17. The judge took the view that the interest which the appellant agreed to transfer was incapable of constituting consideration because, as he put it, the property had a negative equity. That is to confuse the equitable interest in the property, which was vested in the appellant as joint tenant, with the value of the equitable right to redeem which she and the respondent had as against the mortgage lender. Negative equity is a misleading term. It means no more than that the right to redeem can only be exercised on payment of a sum greater than the then value of the property. It does not mean that the beneficial interests in the property are extinguished - or even valueless. The proposition that an agreement to transfer an equitable interest in property (whatever its value) is incapable of constituting consideration for reciprocal undertakings is a proposition which, for my part, I find impossible to accept. It seems to me irrelevant to the question whether or not the obligation to transfer an equitable interest in the property is capable of constituting consideration that the equitable right to redeem as against the mortgage company may be of no current financial value. The judge was, in my view, misled on that point; and accordingly reached the wrong conclusion. There was ample consideration for the agreement of 26th May 1998 in the agreement to transfer ownership of the property; as well, of course, as in the compromise of the respondent's obligations, as a father, towards his children.

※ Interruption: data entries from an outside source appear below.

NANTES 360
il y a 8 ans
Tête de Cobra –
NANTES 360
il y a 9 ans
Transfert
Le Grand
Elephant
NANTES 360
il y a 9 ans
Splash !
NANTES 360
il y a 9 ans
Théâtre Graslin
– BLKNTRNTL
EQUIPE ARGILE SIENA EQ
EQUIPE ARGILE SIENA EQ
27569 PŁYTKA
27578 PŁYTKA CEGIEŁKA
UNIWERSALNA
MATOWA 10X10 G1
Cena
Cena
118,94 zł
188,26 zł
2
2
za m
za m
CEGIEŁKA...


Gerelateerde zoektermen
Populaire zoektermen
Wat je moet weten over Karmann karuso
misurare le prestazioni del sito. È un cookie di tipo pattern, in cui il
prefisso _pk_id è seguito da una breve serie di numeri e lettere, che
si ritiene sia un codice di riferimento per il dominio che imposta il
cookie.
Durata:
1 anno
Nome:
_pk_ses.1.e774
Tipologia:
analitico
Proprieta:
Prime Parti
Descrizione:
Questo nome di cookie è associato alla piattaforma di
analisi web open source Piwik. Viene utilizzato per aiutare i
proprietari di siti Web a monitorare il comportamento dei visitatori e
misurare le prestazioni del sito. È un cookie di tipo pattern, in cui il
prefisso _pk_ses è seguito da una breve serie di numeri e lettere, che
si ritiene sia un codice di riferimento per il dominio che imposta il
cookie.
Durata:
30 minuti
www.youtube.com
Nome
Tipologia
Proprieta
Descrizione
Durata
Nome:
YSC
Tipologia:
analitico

18. I should add this. It was suggested in this court that the judge should have reached the conclusion that the parties had no intention of creating legal relations when making the agreement on 26th May 1998. The judge did not find it necessary to make a finding on that point. The point is hopeless, for the reasons explained by Lord Justice Thorpe, and by Lord Denning MR in Merritt v Merritt [1970] 1 WLR 1211, at page 1213. The Master of the Rolls pointed out in that case that, where parties are separated or about to separate, they require their relations to be finalised or, as he put it, cut and dried, and they do not intend to leave their future to mutual trust. The circumstances in which they are separated will often have destroyed any mutual trust between them. It may be presumed in the absence of cogent evidence to the contrary, that - when making an agreement on separation - the parties do intend to create legal relations. These parties had shared children and a shared house. They made their arrangements in relation to the children and the house; and recorded those arrangements in the letter of 26th May 1998. It is plain that they intended that letter to have such legal effect as the law would allow; having regard to the statutory provisions relating to the maintenance of children.

19. MR JUSTICE MORLAND: I agree with both judgments.

Order: Appeal allowed with costs here and below.